Commissioner Walter stated that SBS and other derivatives trade continuously in today’s global market so cross-border rules are at the heart of U.S. regulation. She noted that the SEC took a “common sense” approach in the proposed rule. For example, she stated that substituted compliance is a key component that allows for flexibility rather than a line-by-line comparison of the rules in different jurisdictions. She added that the Commission will retain examination and enforcement authority even after a substituted compliance decision is made. At the Commissioner’s request, Mr. Bussey provided additional detail regarding substituted compliance, explaining that the rule allows a person or group to request a substituted compliance determination. With regard to the process, he noted that the SEC would work with the requesters and government officials in the jurisdiction at hand to consider the request. In making a substituted compliance determination, he noted the SEC may open the request for public comment.
Commissioner Aguilar expressed some concerns regarding the rule’s “heavy” reliance on substituted compliance, especially with regard to external business conduct standards. He warned against passing a rule that would deny investors the protections of U.S. laws, adding it could lead to regulatory arbitrage and risk contagion. For example, he stated that the rule assumes that the failure by a foreign subsidiary would not affect the U.S. parent. He added that the rule also “relies heavily” on counterparty representations as to whether swaps are executed within the United States, and questioned whether parties should be required a higher “reasonable care” standard with regard to representations made.

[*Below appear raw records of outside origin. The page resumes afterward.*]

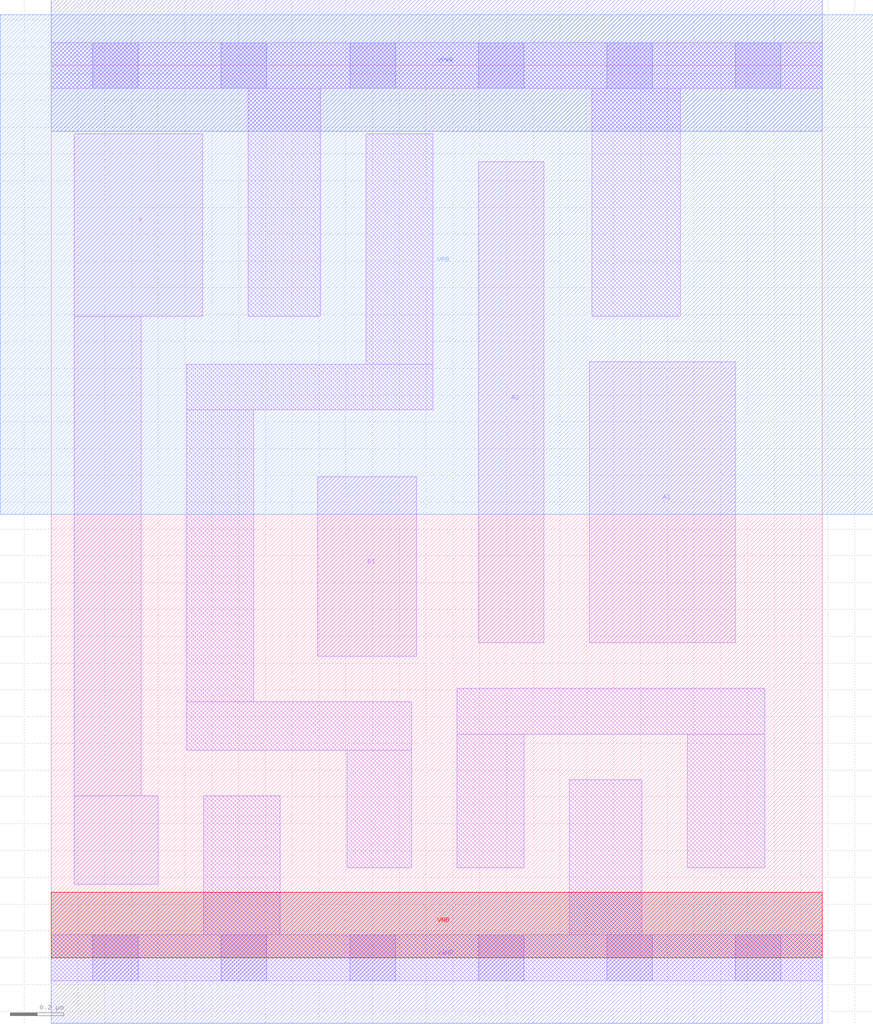
<source format=lef>
# Copyright 2020 The SkyWater PDK Authors
#
# Licensed under the Apache License, Version 2.0 (the "License");
# you may not use this file except in compliance with the License.
# You may obtain a copy of the License at
#
#     https://www.apache.org/licenses/LICENSE-2.0
#
# Unless required by applicable law or agreed to in writing, software
# distributed under the License is distributed on an "AS IS" BASIS,
# WITHOUT WARRANTIES OR CONDITIONS OF ANY KIND, either express or implied.
# See the License for the specific language governing permissions and
# limitations under the License.
#
# SPDX-License-Identifier: Apache-2.0

VERSION 5.7 ;
  NOWIREEXTENSIONATPIN ON ;
  DIVIDERCHAR "/" ;
  BUSBITCHARS "[]" ;
MACRO sky130_fd_sc_lp__o21a_0
  CLASS CORE ;
  FOREIGN sky130_fd_sc_lp__o21a_0 ;
  ORIGIN  0.000000  0.000000 ;
  SIZE  2.880000 BY  3.330000 ;
  SYMMETRY X Y R90 ;
  SITE unit ;
  PIN A1
    ANTENNAGATEAREA  0.159000 ;
    DIRECTION INPUT ;
    USE SIGNAL ;
    PORT
      LAYER li1 ;
        RECT 2.010000 1.175000 2.555000 2.225000 ;
    END
  END A1
  PIN A2
    ANTENNAGATEAREA  0.159000 ;
    DIRECTION INPUT ;
    USE SIGNAL ;
    PORT
      LAYER li1 ;
        RECT 1.595000 1.175000 1.840000 2.970000 ;
    END
  END A2
  PIN B1
    ANTENNAGATEAREA  0.159000 ;
    DIRECTION INPUT ;
    USE SIGNAL ;
    PORT
      LAYER li1 ;
        RECT 0.995000 1.125000 1.365000 1.795000 ;
    END
  END B1
  PIN X
    ANTENNADIFFAREA  0.280900 ;
    DIRECTION OUTPUT ;
    USE SIGNAL ;
    PORT
      LAYER li1 ;
        RECT 0.085000 0.275000 0.400000 0.605000 ;
        RECT 0.085000 0.605000 0.335000 2.395000 ;
        RECT 0.085000 2.395000 0.565000 3.075000 ;
    END
  END X
  PIN VGND
    DIRECTION INOUT ;
    USE GROUND ;
    PORT
      LAYER met1 ;
        RECT 0.000000 -0.245000 2.880000 0.245000 ;
    END
  END VGND
  PIN VNB
    DIRECTION INOUT ;
    USE GROUND ;
    PORT
      LAYER pwell ;
        RECT 0.000000 0.000000 2.880000 0.245000 ;
    END
  END VNB
  PIN VPB
    DIRECTION INOUT ;
    USE POWER ;
    PORT
      LAYER nwell ;
        RECT -0.190000 1.655000 3.070000 3.520000 ;
    END
  END VPB
  PIN VPWR
    DIRECTION INOUT ;
    USE POWER ;
    PORT
      LAYER met1 ;
        RECT 0.000000 3.085000 2.880000 3.575000 ;
    END
  END VPWR
  OBS
    LAYER li1 ;
      RECT 0.000000 -0.085000 2.880000 0.085000 ;
      RECT 0.000000  3.245000 2.880000 3.415000 ;
      RECT 0.505000  0.775000 1.345000 0.955000 ;
      RECT 0.505000  0.955000 0.755000 2.045000 ;
      RECT 0.505000  2.045000 1.425000 2.215000 ;
      RECT 0.570000  0.085000 0.855000 0.605000 ;
      RECT 0.735000  2.395000 1.005000 3.245000 ;
      RECT 1.105000  0.335000 1.345000 0.775000 ;
      RECT 1.175000  2.215000 1.425000 3.075000 ;
      RECT 1.515000  0.335000 1.765000 0.835000 ;
      RECT 1.515000  0.835000 2.665000 1.005000 ;
      RECT 1.935000  0.085000 2.205000 0.665000 ;
      RECT 2.020000  2.395000 2.350000 3.245000 ;
      RECT 2.375000  0.335000 2.665000 0.835000 ;
    LAYER mcon ;
      RECT 0.155000 -0.085000 0.325000 0.085000 ;
      RECT 0.155000  3.245000 0.325000 3.415000 ;
      RECT 0.635000 -0.085000 0.805000 0.085000 ;
      RECT 0.635000  3.245000 0.805000 3.415000 ;
      RECT 1.115000 -0.085000 1.285000 0.085000 ;
      RECT 1.115000  3.245000 1.285000 3.415000 ;
      RECT 1.595000 -0.085000 1.765000 0.085000 ;
      RECT 1.595000  3.245000 1.765000 3.415000 ;
      RECT 2.075000 -0.085000 2.245000 0.085000 ;
      RECT 2.075000  3.245000 2.245000 3.415000 ;
      RECT 2.555000 -0.085000 2.725000 0.085000 ;
      RECT 2.555000  3.245000 2.725000 3.415000 ;
  END
END sky130_fd_sc_lp__o21a_0
END LIBRARY

</source>
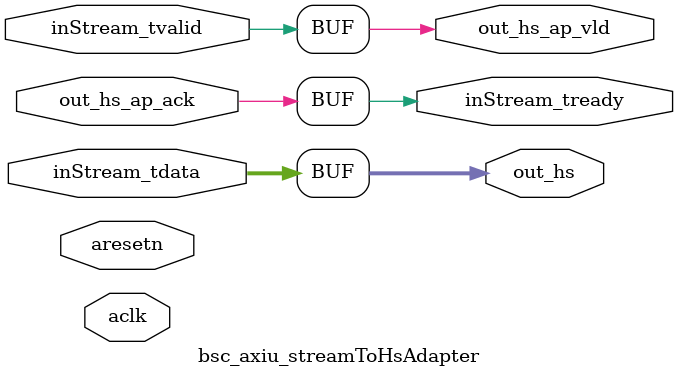
<source format=v>
/*------------------------------------------------------------------------*/
/*    (C) Copyright 2017-2025 Barcelona Supercomputing Center             */
/*                            Centro Nacional de Supercomputacion         */
/*                                                                        */
/*    This file is part of OmpSs@FPGA toolchain.                          */
/*                                                                        */
/*    This code is free software; you can redistribute it and/or modify   */
/*    it under the terms of the GNU Lesser General Public License as      */
/*    published by the Free Software Foundation; either version 3 of      */
/*    the License, or (at your option) any later version.                 */
/*                                                                        */
/*    OmpSs@FPGA toolchain is distributed in the hope that it will be     */
/*    useful, but WITHOUT ANY WARRANTY; without even the implied          */
/*    warranty of MERCHANTABILITY or FITNESS FOR A PARTICULAR PURPOSE.    */
/*    See the GNU Lesser General Public License for more details.         */
/*                                                                        */
/*    You should have received a copy of the GNU Lesser General Public    */
/*    License along with this code. If not, see <www.gnu.org/licenses/>.  */
/*------------------------------------------------------------------------*/

module bsc_axiu_streamToHsAdapter #(
    parameter USE_BUFFER = 0
)
(
    input aclk,
    input aresetn,

    input [63:0] inStream_tdata,
    input        inStream_tvalid,
    output       inStream_tready,

    output [63:0] out_hs,
    output        out_hs_ap_vld,
    input         out_hs_ap_ack
);

    if (USE_BUFFER) begin

    localparam IDLE = 0;
    localparam WAIT_ACK = 1;

    reg [0:0] state;
    reg [63:0] buf_data;

    assign inStream_tready = state == IDLE;

    assign out_hs_ap_vld = state == WAIT_ACK;
    assign out_hs = buf_data;

    always @(posedge aclk) begin

        case (state)

            IDLE: begin
                buf_data <= inStream_tdata;

                if (inStream_tvalid) begin
                    state <= WAIT_ACK;
                end
            end

            WAIT_ACK: begin
                if (out_hs_ap_ack) begin
                    state <= IDLE;
                end
            end

        endcase

        if (!aresetn) begin
            state <= IDLE;
        end
    end

    end else begin

    assign out_hs_ap_vld = inStream_tvalid;
    assign out_hs = inStream_tdata;

    assign inStream_tready = out_hs_ap_ack;

    end

endmodule

</source>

Commissioner Paredes expressed “significant reservations with the proposal.” He noted the rule would extend the reach of Title VII of the Dodd-Frank Act to international transactions outside of the United States. As a result, he cautioned that because of the rule, foreign market participants may reduce their presence in the U.S. market or may decide to transact less with U.S. persons overseas, or the rule may lead to regulatory retaliation if it is viewed as an undue regulatory encroachment. He spoke about the need to rely on substituted compliance and “show proper regard” for the judgments made by other regulators.
Commissioner Gallagher stated that the proposed rule is only the first step to address how to implement cohesive regulation in the United States and abroad. He noted that the CFTC rule has been criticized as extending the reach of U.S. regulation and thus, regulators are watching closely what the SEC decides.
Reopening of Comment Periods for Certain Rulemaking Releases and Policy Statement Applicable to Security-Based Swaps Proposed Pursuant to the Securities Exchange Act of 1934 and the Dodd-Frank Wall Street Reform and Consumer Protection Act
Office: Division of Trading and Markets
Staff: Carol McGee, Ann McKeehan, Jason Williams
Mr. Bussey gave a brief description of the staff recommendation to reopen for 60 days the comment period for not yet finalized rules regarding Title VII of the Dodd-Frank Act and the Commission’s policy statement describing the order in which it expects these new rules to take effect. He noted that re-opening the comment period will allow the public to comment on issues such as the effect of the rules, the costs and benefits of the rules, and the rules in the context of the CFTC’s swaps regulation.